A test developed by physician-scientists at Washington University School of Medicine in St. Louis may help assess more quickly the ability of Alzheimer’s drugs to affect one of the possible underlying causes of Alzheimer’s disease in humans, accelerating the development of new treatments.
Scientists used the test to show that an Alzheimer’s drug given to healthy volunteers reduced production of a substance known as amyloid beta (A-beta), a normal byproduct of human metabolism that builds to unhealthy levels forming brain plaques in Alzheimer’s patients. The drug candidate, LY450139, which is also known as semagacestat, is being studied in clinical trials by Eli Lilly and Company.

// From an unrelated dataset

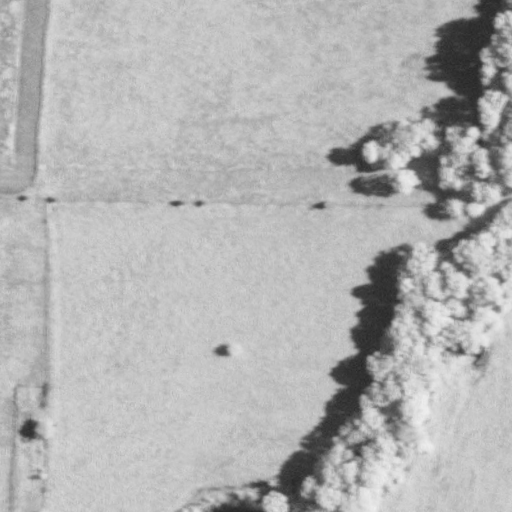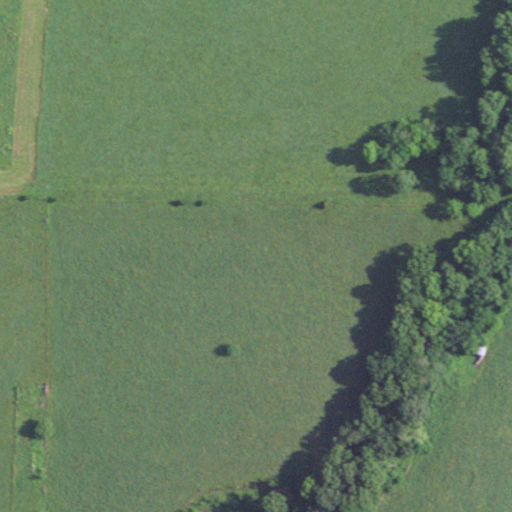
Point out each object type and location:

Ongoing clinical trials are studying the effect that semagacestat may have on cognitive function and biochemical and brain imaging biomarkers in patients with Alzheimer’s disease. Washington University researchers wanted to see whether the new measurement technique, stable isotope-linked kinetics (SILK), could detect the study drug’s impact on A-beta synthesis in healthy volunteers.
“Bringing an Alzheimer’s disease drug into clinical trials from tests in animal models has always been challenging,” says study director Randall Bateman, M.D., a Washington University neurologist who treats patients at Barnes-Jewish Hospital. “We haven’t had a way to quickly and accurately assess a drug’s effects, and that meant there always had to be some degree of educated guesswork when it came to setting the optimal dosage for humans. SILK may help to eliminate much of that guesswork.”
The results appear online in Annals of Neurology on April 10.
Scientists are unsure whether increased A-beta production, reduced clearance or a combination of the two lead to the A-beta buildup in the brain, a process that many believe triggers Alzheimer’s disease. Bateman and his colleagues are currently using SILK to try to answer this question.
Until SILK, there has not been a way to directly measure the production or clearance of A-beta. The efficacy of potential new Alzheimer’s drug candidates has been assessed by monitoring the cognitive functions of patients with the disease for extended periods of time, which require large, lengthy and expensive studies.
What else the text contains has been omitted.